- The problem -
In this exercise, write out the data word for word and leave every image out.
-- Exercise data follows --
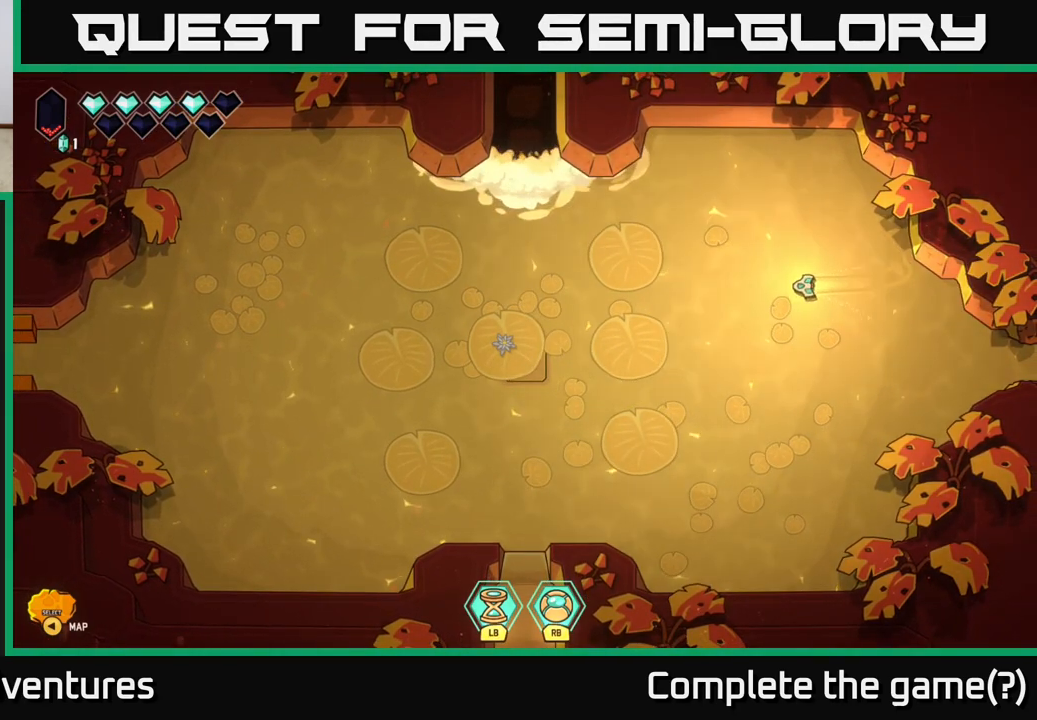
{"buttons": [], "left_stick": "left", "right_stick": "center", "events": []}
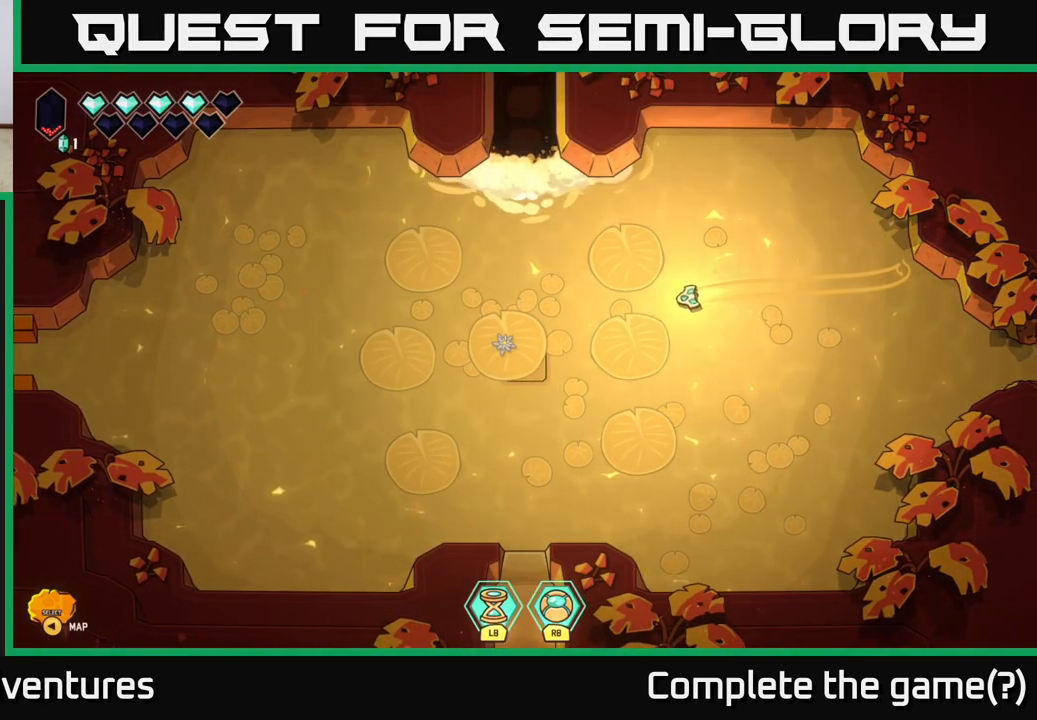
{"buttons": [], "left_stick": "center", "right_stick": "center", "events": [[467, "left_stick", "center"]]}
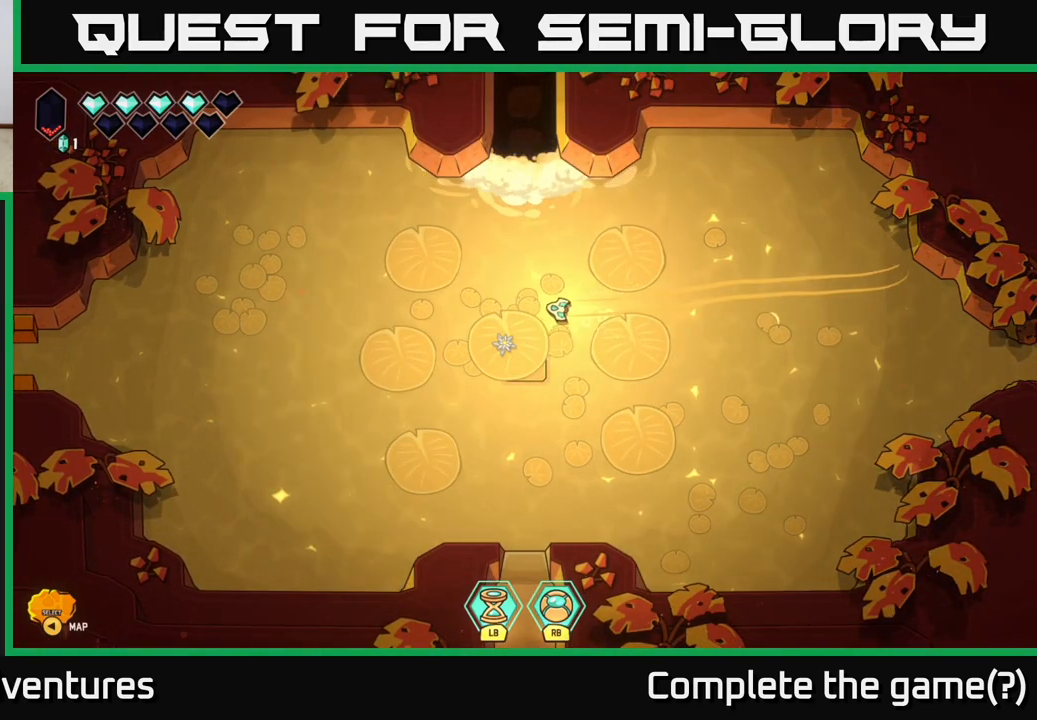
{"buttons": [], "left_stick": "left", "right_stick": "center", "events": [[350, "left_stick", "left"]]}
-- Exercise data concluded --
- Solution to the problem -
{"buttons": [], "left_stick": "left", "right_stick": "center", "events": []}
{"buttons": [], "left_stick": "center", "right_stick": "center", "events": [[467, "left_stick", "center"]]}
{"buttons": [], "left_stick": "left", "right_stick": "center", "events": [[350, "left_stick", "left"]]}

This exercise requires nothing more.